The use of the term ‘provincial government’ by the North Eastern Provincial Council was no accident. It revealed a state of mind. That was the first fissure which signalled the dissolution of the Council a year later, in 1990.
The newly elected Northern Provincial Council must avoid such a fate, which in a lose-lose scenario will of course have negative consequences for the Government and the country too. One consequence could be a Kosovo-Sudan scenario, but the other could be prolonged military rule in the North with a greater degree of saturation than in previous years.
The source of error is in the realm of ideas. Sri Lanka is not a federal system and no party or devolved unit within a unitary framework should behave as if it is operating in a federation. It is also absurd to function on the basis that the Sinhalese and Tamil constitute ‘equal communities’ and that therefore the Government and the TNA are equal players. Every human being by virtue of their humanity has equal rights. These are intrinsic and inalienable. Every citizen whatever his or her ethnicity must have equal rights and equal treatment. However, Sri Lanka is not founded as a confederation or federation of constituent and equal communities. It does not recognise the right of self-determination however qualified that right may be. It is a democratic republic and a unitary state, the character of which can be changed only by majority consent at a plebiscite.
Dramatic as the TNA’s victory is its total strength in the North and East amounts to several hundred thousand votes in contradistinction to the many millions of Lankan citizens who disagree drastically with its views. The demographic composition of Sri Lanka is also vastly dissimilar to that of former Yugoslavia or India in which the various ethnic or linguistic communities were/are of roughly similar strength. Sri Lanka is not a patchwork. It has an overwhelming preponderance of a single ethnic community. Not even in a corporate entity are those who hold 75% of shares and those who hold under 10% regarded as equal stakeholders.

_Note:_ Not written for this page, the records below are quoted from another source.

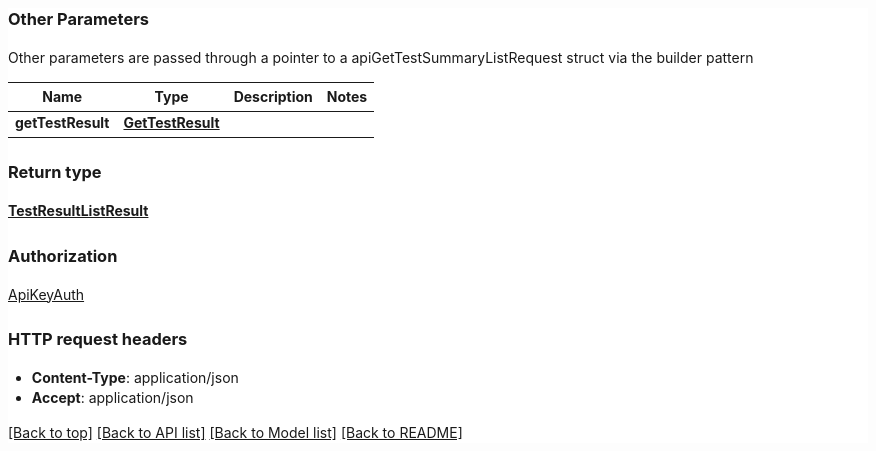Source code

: ### Other Parameters

Other parameters are passed through a pointer to a apiGetTestSummaryListRequest struct via the builder pattern


Name | Type | Description  | Notes
------------- | ------------- | ------------- | -------------
 **getTestResult** | [**GetTestResult**](GetTestResult.md) |  | 

### Return type

[**TestResultListResult**](TestResultListResult.md)

### Authorization

[ApiKeyAuth](../README.md#ApiKeyAuth)

### HTTP request headers

- **Content-Type**: application/json
- **Accept**: application/json

[[Back to top]](#) [[Back to API list]](../README.md#documentation-for-api-endpoints)
[[Back to Model list]](../README.md#documentation-for-models)
[[Back to README]](../README.md)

This structural asymmetry is a reality which is reflected and reinforced by democracy. This asymmetry does not give the Government or the Sinhalese the right or indeed the capacity to behave as overlords and treat the Tamils of the North as an internal colony of second class citizens. Overwhelming demographic preponderance is not a license for the subordination of an ethnic or any other minority. Similarly, however handsome the mandate given the TNA by 350,000 (out of 20 million) people, the relationship between the Northern Council and the State cannot ignore, still less override axiomatic asymmetries. The Ancient Greeks had it right. That which is equal must not be regarded unequally; nor should that which is unequal be regarded as equal. It is necessary that the realities of the unevenness of power be recognised. The Tamil people, it is said, voted for freedom. The exercise of freedom by a collective as by an individual is conditioned by who and where one is embedded; it is relational. A quintessential ‘modern’, Friedrich Engels, had it right when he said that ‘freedom is the recognition of necessity’.